To-do item a
Transcribe the passage about the property assessment exactly, starting at "The Assessor and" and ending at "here at all.".

☆ ☆ ☆ ☆

Then there is the property, the land value. I have four acres, a long and narrow piece that is mostly hilly, inaccessible, unusable, covered with rocks and trees, brambles and poison ivy. But it’s appraised at more than $14,000 per acre, while other nearby properties of the same character are valued at less than half that much. Properties that touch mine directly are valued at $4,200 to $7,600 per acre, but the assessors don’t blush a bit about that inconsistency.
The Assessor and the Board claim to be governed by and obsessed with ‘fair market value,’ while managing to avoid using actual sales figures whenever it pleases them. They make up values when none are available. Even during that meeting as they studied nearby properties and their recent low sale prices, the Board members commented, ‘That can’t be right.’ ‘That was a distress or foreclosure sale.’ ‘That was a family sale.’ It’s evident that actual sales figures aren’t a factor here at all.
It was repeatedly demanded of me to place a fair market value on my own property, which I contend I cannot do, other than to repeat the price I paid for it. My home isn’t for sale, and no one is asking to buy it. That question is akin to, “What’s your wife worth to you?” “What’s your family dog worth to you?” Those are nonsense questions, meant only to confound the innocent and obscure the issue. The chairman of the Board asked me bluntly, “Could you replace your home for the price you paid for it?”

☆ ☆ ☆ ☆

To-do item b
In the records, reproduce word for word the lines starting at the line that contains "Drift/robustness: No stability" and ending at the line that contains "Market/sector neutralization: regress", including both of those lines.

☆ ☆ ☆ ☆

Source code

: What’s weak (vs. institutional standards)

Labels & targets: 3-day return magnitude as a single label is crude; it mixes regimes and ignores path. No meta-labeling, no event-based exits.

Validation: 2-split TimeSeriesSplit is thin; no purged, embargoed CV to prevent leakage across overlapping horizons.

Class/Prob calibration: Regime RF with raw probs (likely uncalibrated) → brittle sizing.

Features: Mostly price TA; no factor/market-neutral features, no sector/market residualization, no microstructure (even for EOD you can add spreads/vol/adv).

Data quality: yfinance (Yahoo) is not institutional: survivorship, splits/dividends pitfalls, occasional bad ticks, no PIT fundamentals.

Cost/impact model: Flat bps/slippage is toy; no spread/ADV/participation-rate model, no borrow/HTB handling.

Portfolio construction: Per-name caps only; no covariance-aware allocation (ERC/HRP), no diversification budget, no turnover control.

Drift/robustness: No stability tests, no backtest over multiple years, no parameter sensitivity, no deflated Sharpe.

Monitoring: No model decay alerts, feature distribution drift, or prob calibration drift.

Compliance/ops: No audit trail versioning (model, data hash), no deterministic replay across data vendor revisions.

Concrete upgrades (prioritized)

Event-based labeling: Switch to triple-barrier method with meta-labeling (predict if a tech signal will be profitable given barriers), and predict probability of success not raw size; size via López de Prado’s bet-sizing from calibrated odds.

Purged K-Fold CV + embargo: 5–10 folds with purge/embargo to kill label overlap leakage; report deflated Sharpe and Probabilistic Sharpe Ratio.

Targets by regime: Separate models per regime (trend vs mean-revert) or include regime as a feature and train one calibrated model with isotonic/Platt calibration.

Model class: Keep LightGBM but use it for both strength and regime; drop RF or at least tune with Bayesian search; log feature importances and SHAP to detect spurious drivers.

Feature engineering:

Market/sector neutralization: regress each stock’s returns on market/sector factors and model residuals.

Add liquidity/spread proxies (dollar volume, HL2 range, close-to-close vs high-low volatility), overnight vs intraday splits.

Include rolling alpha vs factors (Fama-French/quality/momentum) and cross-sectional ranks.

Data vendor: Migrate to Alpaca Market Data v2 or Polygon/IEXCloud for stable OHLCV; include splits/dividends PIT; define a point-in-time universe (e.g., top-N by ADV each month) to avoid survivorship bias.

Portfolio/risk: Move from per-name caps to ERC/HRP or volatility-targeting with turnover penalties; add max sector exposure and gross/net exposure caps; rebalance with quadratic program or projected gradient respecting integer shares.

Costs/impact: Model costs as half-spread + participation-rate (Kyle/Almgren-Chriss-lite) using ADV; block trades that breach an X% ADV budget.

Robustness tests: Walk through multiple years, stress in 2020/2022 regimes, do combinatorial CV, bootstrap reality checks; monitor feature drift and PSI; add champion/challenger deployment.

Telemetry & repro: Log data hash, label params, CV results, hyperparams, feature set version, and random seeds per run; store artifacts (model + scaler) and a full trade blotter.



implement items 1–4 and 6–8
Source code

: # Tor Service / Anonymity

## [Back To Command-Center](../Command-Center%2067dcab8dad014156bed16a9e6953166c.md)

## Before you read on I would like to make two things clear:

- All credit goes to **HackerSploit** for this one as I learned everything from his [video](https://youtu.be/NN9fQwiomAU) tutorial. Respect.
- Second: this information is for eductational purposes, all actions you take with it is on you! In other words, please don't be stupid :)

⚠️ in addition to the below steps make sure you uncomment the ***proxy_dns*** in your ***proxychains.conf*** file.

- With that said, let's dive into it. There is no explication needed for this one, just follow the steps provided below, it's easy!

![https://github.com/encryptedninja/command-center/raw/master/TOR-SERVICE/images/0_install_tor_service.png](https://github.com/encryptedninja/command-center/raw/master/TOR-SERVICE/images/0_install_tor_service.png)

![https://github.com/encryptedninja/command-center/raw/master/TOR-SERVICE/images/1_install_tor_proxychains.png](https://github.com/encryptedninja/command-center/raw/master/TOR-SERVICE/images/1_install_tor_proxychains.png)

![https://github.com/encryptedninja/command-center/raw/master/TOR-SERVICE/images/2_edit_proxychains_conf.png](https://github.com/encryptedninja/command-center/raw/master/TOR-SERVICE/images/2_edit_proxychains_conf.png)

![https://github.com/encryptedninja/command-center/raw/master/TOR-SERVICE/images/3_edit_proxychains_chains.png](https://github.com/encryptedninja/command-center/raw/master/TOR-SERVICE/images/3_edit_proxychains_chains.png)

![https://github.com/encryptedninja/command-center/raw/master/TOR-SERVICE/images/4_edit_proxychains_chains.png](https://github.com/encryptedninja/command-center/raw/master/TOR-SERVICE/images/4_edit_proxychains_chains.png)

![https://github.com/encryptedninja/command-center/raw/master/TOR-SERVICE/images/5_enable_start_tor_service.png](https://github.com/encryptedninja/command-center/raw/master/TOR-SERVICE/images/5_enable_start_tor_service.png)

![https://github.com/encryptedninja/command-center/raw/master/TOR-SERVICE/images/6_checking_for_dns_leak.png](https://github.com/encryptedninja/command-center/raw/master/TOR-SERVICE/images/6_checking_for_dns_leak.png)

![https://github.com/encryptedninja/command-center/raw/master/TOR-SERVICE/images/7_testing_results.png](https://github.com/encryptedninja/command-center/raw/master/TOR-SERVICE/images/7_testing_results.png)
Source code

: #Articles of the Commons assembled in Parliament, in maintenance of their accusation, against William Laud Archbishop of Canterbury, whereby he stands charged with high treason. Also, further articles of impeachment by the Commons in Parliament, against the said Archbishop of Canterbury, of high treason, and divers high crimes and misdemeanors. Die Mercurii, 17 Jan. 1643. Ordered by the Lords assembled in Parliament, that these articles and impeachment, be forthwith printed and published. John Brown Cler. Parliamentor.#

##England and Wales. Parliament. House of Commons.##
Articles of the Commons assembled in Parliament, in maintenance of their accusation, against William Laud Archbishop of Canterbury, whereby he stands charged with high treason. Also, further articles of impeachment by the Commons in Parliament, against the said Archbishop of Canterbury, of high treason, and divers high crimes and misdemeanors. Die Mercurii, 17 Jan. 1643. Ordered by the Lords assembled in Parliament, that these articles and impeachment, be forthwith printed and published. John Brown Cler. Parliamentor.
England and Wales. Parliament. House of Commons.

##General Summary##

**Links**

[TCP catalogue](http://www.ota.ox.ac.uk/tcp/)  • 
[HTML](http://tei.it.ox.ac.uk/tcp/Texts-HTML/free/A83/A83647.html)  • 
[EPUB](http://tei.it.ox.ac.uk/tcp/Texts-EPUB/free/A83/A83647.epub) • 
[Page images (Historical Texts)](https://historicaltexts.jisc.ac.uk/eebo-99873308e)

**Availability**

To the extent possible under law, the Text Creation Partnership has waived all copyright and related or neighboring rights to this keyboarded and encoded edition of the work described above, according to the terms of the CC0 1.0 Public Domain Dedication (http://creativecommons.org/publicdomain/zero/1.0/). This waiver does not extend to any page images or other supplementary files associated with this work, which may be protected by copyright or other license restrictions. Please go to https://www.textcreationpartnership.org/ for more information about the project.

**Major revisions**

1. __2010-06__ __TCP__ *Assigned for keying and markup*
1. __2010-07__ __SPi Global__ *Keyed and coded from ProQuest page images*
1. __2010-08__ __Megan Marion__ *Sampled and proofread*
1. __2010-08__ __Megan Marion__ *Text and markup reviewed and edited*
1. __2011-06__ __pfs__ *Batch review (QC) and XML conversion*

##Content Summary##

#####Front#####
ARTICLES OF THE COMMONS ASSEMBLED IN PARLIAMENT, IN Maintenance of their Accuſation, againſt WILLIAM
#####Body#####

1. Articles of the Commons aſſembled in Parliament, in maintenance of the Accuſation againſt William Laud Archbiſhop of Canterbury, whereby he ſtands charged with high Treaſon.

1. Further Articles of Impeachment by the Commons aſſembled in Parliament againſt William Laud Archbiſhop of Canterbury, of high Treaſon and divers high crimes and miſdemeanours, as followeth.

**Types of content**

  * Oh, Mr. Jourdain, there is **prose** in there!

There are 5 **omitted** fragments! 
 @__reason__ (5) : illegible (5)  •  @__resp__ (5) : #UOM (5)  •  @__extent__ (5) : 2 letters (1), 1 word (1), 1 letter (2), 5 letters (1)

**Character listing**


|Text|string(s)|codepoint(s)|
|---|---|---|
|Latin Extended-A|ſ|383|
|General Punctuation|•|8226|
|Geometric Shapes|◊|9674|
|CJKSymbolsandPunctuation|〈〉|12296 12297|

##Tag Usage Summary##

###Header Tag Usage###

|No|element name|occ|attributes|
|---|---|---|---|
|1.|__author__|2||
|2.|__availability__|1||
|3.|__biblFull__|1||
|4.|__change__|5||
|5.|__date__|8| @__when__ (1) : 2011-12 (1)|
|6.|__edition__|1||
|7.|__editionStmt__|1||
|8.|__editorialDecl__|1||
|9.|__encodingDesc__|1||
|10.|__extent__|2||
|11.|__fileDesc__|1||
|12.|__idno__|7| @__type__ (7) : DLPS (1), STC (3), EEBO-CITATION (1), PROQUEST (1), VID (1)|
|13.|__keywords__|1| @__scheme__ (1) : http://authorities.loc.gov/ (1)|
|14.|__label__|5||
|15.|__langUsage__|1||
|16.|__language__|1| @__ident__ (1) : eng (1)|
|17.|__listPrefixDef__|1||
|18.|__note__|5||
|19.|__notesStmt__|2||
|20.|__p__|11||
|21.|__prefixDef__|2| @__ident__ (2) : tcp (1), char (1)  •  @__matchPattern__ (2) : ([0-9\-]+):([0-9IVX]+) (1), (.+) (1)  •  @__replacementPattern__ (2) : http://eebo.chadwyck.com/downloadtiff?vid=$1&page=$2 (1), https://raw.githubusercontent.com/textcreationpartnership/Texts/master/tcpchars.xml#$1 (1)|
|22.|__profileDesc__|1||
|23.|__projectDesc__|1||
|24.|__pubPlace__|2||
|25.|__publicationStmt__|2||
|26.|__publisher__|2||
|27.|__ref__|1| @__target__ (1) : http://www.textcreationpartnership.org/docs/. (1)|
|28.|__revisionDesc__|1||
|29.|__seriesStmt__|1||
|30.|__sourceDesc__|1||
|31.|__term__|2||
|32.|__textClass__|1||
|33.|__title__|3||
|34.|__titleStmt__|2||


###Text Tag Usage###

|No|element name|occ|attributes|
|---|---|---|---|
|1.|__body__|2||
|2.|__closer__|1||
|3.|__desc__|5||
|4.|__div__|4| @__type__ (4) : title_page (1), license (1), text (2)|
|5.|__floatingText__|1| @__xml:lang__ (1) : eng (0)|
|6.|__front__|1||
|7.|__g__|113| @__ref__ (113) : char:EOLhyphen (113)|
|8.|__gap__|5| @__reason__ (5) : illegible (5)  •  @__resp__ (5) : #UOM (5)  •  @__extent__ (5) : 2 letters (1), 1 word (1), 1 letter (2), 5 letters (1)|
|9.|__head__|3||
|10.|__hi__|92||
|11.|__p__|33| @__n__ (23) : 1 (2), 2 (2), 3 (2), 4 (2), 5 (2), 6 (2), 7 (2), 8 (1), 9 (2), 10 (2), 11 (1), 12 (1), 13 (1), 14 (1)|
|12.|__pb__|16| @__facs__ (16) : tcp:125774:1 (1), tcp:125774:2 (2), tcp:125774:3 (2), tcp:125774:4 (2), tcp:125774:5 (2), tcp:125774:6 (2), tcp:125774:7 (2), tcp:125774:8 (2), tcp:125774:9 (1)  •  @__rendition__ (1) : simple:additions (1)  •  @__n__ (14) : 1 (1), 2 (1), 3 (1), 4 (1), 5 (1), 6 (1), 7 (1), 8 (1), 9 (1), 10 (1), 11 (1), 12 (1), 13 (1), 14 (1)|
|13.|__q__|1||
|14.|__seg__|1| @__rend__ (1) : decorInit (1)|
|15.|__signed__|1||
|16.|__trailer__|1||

☆ ☆ ☆ ☆

Exercise solution a
The Assessor and the Board claim to be governed by and obsessed with ‘fair market value,’ while managing to avoid using actual sales figures whenever it pleases them. They make up values when none are available. Even during that meeting as they studied nearby properties and their recent low sale prices, the Board members commented, ‘That can’t be right.’ ‘That was a distress or foreclosure sale.’ ‘That was a family sale.’ It’s evident that actual sales figures aren’t a factor here at all.

Exercise solution b
Drift/robustness: No stability tests, no backtest over multiple years, no parameter sensitivity, no deflated Sharpe.

Monitoring: No model decay alerts, feature distribution drift, or prob calibration drift.

Compliance/ops: No audit trail versioning (model, data hash), no deterministic replay across data vendor revisions.

Concrete upgrades (prioritized)

Event-based labeling: Switch to triple-barrier method with meta-labeling (predict if a tech signal will be profitable given barriers), and predict probability of success not raw size; size via López de Prado’s bet-sizing from calibrated odds.

Purged K-Fold CV + embargo: 5–10 folds with purge/embargo to kill label overlap leakage; report deflated Sharpe and Probabilistic Sharpe Ratio.

Targets by regime: Separate models per regime (trend vs mean-revert) or include regime as a feature and train one calibrated model with isotonic/Platt calibration.

Model class: Keep LightGBM but use it for both strength and regime; drop RF or at least tune with Bayesian search; log feature importances and SHAP to detect spurious drivers.

Feature engineering:

Market/sector neutralization: regress each stock’s returns on market/sector factors and model residuals.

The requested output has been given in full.